§ **Work to complete**: Keep writing the forum discussion below about earthquake risk in the Los Angeles flats versus the hills, picking up right after its last post.

§ **Document segment**:
* begin *

SoCal earthquakes - flats vs hills

Where is the best place to be to avoid earthquake damage in Los Angeles, the flats (that aren’t liquefaction areas), or the hills? My house is in the Hollywood Hills area, which I believe is bedrock for the most part. I like to think that means we’ll have fewer issues in a big quake than lower lying ground, but is that just wishful thinking or is that area actually a bit safer?

You might want to look at this Probablistic Seismic Hazards Assessment map.

Good map, but so hard to see any detail. It seems to be more of a “generalization” map for large areas. No way to zoom in to see the particulars of any given area.

Are there other resources that may help with that specific situation?

Not sure I follow your reasoning; why would bedrock be safer? Assuming a “big one” is >7.0 on the Richter scale, the only mitigating factor is going to be distance from the epicenter. Sure, if you are in a liquefaction zone, it will be worse, but not all flat areas are liquefaction zones. I was 5 miles away from Northridge in 1994, and it dumped everything out of the refrigerator and toppled the bookshelves. It was shaking so much, I couldn’t stand up when I got out of bed.

* end *

§ **Data excerpts**:
* begin *

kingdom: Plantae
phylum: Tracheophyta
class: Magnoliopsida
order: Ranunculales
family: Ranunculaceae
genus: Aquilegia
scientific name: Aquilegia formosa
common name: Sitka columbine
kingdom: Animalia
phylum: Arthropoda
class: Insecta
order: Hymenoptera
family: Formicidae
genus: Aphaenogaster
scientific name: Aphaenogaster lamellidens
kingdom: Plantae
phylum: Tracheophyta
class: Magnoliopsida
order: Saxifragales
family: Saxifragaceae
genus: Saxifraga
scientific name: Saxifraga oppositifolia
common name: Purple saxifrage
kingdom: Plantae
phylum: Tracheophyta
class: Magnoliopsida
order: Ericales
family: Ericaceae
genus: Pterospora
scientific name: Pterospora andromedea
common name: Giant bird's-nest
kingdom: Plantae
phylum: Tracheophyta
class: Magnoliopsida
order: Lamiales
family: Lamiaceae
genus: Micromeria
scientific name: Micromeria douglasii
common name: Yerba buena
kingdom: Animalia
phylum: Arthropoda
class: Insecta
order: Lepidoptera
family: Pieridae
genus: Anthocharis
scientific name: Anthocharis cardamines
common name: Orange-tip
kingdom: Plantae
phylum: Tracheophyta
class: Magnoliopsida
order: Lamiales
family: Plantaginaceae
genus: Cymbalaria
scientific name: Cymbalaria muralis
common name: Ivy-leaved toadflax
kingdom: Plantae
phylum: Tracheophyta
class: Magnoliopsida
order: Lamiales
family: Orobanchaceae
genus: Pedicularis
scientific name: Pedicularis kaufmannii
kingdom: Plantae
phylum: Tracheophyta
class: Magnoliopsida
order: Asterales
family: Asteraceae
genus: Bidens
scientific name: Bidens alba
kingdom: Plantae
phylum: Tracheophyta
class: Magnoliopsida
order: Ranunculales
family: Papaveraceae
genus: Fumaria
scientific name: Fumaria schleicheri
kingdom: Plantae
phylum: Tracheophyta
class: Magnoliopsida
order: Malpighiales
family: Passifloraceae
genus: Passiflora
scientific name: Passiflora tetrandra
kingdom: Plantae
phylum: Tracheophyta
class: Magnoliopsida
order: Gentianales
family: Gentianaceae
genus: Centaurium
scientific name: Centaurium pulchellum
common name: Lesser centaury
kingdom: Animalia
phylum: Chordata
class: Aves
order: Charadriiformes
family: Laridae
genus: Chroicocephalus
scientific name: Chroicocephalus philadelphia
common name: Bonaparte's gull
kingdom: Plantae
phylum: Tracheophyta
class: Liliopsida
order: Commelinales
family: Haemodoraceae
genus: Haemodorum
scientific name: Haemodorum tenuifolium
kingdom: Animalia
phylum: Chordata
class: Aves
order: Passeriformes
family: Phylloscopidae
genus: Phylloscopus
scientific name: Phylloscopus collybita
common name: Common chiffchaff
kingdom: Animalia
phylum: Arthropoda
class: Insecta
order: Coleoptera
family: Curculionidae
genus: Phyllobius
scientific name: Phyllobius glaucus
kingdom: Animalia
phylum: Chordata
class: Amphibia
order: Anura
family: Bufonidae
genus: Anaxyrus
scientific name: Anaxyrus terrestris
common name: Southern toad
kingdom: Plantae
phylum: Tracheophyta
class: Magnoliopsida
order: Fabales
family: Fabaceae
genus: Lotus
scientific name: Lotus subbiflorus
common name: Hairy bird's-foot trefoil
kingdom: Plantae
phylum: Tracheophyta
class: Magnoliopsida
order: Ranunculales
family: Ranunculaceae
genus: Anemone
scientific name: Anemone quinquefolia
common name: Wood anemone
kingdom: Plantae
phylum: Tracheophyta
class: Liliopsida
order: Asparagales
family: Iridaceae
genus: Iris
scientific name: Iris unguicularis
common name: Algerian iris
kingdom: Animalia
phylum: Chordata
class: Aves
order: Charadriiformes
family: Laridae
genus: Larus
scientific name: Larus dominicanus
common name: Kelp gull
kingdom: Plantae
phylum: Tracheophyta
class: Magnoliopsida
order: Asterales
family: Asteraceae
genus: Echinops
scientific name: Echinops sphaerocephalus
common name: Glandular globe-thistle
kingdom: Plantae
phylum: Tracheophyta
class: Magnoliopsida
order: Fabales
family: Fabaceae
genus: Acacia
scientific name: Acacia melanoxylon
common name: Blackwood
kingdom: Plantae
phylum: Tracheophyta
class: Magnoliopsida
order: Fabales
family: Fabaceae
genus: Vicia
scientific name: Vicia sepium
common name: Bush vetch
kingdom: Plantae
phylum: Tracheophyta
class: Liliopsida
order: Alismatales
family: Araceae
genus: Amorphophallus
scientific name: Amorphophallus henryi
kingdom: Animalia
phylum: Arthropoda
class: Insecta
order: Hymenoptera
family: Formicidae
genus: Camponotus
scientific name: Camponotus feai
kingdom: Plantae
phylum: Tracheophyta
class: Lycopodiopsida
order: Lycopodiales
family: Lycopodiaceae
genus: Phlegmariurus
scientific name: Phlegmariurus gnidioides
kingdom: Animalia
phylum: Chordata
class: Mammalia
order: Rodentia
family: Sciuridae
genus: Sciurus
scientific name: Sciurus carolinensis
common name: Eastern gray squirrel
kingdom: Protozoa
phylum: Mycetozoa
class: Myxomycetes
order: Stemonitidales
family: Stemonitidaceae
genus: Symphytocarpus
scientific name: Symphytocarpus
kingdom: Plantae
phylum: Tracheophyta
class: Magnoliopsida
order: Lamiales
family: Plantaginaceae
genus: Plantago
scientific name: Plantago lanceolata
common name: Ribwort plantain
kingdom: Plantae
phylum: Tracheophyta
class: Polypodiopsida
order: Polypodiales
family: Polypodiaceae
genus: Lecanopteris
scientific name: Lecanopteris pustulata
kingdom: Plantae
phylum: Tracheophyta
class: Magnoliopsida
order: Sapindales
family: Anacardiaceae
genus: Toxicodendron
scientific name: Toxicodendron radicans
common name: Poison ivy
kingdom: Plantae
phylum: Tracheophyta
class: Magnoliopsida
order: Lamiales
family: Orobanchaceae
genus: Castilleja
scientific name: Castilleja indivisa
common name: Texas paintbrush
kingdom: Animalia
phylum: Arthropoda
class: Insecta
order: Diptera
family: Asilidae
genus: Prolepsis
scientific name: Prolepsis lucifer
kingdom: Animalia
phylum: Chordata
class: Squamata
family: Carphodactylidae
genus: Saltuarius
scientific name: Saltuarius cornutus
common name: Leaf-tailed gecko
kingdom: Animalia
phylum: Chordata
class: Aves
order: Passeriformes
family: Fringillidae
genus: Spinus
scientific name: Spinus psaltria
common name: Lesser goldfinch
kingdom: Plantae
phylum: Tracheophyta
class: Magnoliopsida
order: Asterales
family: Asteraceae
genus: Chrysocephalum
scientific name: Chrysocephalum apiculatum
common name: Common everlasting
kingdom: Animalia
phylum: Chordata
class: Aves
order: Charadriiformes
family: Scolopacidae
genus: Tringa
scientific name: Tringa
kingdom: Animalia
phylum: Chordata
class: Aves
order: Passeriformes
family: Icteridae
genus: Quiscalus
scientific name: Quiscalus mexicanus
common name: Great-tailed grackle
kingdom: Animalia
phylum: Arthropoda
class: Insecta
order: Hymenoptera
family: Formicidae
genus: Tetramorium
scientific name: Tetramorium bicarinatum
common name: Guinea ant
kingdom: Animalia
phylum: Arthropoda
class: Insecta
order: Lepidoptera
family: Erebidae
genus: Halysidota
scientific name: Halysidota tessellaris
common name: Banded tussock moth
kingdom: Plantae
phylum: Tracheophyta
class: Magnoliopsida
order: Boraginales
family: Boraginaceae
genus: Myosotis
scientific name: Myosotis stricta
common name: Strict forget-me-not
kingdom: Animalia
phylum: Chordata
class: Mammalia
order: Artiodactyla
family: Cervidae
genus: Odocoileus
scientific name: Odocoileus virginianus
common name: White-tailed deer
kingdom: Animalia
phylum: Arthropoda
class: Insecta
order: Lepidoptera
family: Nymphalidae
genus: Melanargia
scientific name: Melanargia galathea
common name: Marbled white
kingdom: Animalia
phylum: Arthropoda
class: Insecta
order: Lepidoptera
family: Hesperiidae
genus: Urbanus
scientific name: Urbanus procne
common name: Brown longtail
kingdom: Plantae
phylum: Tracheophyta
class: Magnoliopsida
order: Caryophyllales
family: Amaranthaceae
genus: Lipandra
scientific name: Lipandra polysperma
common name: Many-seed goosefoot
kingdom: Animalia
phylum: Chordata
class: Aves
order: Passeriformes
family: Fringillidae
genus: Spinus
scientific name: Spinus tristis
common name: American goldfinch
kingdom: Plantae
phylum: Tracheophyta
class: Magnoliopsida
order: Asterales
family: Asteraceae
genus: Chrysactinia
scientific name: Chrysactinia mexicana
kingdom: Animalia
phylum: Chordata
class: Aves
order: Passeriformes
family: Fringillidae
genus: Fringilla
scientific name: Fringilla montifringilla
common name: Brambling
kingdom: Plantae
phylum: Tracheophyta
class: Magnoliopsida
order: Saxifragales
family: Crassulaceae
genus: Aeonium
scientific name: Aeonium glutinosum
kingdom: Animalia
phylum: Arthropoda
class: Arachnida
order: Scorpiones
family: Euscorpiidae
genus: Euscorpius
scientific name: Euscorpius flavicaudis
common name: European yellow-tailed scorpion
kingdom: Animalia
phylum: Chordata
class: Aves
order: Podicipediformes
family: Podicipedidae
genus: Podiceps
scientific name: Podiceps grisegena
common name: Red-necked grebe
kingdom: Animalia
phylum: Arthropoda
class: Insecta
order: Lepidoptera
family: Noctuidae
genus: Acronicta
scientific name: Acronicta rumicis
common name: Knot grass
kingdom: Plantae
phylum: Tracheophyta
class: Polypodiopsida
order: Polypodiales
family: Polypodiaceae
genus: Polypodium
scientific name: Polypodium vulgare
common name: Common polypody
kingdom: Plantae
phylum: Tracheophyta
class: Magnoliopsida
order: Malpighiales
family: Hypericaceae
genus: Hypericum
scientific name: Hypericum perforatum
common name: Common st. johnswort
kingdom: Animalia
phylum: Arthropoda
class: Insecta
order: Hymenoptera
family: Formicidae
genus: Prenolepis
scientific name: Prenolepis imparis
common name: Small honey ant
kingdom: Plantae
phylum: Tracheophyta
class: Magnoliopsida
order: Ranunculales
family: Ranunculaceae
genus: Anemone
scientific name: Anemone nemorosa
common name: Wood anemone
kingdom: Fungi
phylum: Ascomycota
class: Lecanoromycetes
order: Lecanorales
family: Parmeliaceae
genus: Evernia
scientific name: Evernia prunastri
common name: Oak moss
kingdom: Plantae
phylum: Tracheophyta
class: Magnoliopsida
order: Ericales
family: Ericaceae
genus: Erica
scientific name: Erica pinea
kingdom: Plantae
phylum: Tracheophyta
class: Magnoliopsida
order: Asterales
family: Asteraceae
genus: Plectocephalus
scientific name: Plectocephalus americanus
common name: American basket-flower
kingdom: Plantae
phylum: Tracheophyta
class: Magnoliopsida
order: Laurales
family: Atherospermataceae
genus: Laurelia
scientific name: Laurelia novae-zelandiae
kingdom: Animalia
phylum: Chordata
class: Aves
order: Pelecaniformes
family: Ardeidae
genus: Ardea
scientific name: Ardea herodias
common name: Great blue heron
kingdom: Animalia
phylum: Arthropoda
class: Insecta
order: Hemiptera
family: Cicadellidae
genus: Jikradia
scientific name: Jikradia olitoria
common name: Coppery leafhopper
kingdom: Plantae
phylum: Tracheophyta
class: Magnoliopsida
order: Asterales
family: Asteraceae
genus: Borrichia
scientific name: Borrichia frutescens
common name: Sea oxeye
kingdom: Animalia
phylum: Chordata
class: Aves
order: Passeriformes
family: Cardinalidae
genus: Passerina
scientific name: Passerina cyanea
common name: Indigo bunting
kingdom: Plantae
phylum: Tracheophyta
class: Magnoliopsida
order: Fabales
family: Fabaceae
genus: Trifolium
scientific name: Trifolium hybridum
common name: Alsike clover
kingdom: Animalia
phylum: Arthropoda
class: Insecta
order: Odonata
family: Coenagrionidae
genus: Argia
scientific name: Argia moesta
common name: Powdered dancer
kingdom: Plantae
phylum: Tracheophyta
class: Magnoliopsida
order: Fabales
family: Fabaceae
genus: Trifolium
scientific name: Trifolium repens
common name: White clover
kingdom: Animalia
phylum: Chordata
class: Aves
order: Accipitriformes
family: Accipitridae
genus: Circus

* end *

§ **Answer for the task**:
Are you actually going to move out of the Hollywood Hills if you find out that its not a safe location in an earthquake? This is something that very well might not happen in your lifetime. Get some emergency supplies together and relax.

Oh, I’ve got the emergency supplies, I’ve taken the CERT classes, and we’re as prepared as we can be. And yes, I’m still scared shitless (being an east coast transplant who’s been out here for 10 yrs and hasn’t been through a major quake).

But I’m still curious.

I’ve heard bedrock is safer, transfers the motion less, but I am not sure the source is credible. Hence, asking here for any info.

Geotechnical engineering grad student here. This is not something that can really be accurately commented on without a fairly extensive field investigation (some would say not at all).

In very general terms being on bedrock is worse than being on soil. Soil tends to attenuate the ground motions and lower acceleration and displacements are generally felt. However, depending on the ground type, motions at certain frequency contents can be increased. If the natural frequency of the building falls in that range then there might be problems. Liquefaction can also be a problem if the soil is loose sand. Geometry other than a half-space (flat plain) tends to cause higher accelerations. Bedrock at the edge of a cliff face can experience accelerations several times as large as that away from the cliff. Soil that forms a hill can be susceptible to lateral spreading of the soil.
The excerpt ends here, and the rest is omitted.